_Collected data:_
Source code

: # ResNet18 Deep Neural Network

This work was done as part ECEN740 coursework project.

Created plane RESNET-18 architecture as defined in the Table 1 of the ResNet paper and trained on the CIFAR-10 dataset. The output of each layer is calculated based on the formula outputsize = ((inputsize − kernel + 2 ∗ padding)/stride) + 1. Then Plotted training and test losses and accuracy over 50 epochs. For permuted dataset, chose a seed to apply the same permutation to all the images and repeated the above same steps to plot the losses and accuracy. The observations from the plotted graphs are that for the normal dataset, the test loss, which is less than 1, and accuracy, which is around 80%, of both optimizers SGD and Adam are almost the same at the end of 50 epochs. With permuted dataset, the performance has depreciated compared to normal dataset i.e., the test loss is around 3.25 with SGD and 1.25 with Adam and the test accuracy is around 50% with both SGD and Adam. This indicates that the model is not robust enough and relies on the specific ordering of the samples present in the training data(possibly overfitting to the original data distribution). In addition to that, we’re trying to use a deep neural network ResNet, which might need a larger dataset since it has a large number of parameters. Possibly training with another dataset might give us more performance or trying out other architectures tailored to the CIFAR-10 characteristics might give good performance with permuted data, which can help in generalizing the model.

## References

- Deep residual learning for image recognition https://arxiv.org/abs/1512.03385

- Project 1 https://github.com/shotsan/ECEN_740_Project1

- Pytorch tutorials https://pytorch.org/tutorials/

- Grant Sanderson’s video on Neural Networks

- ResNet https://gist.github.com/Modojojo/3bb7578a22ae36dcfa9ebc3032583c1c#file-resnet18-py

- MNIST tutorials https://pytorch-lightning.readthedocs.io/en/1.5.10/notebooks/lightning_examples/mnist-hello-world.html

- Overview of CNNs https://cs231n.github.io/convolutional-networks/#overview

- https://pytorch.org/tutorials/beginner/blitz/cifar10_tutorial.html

_WRITTEN TASK:_
Print only the lines from the one with "- Pytorch tutorials" to the end of the records, both included.

_RESULT:_
- Pytorch tutorials https://pytorch.org/tutorials/

- Grant Sanderson’s video on Neural Networks

- ResNet https://gist.github.com/Modojojo/3bb7578a22ae36dcfa9ebc3032583c1c#file-resnet18-py

- MNIST tutorials https://pytorch-lightning.readthedocs.io/en/1.5.10/notebooks/lightning_examples/mnist-hello-world.html

- Overview of CNNs https://cs231n.github.io/convolutional-networks/#overview

- https://pytorch.org/tutorials/beginner/blitz/cifar10_tutorial.html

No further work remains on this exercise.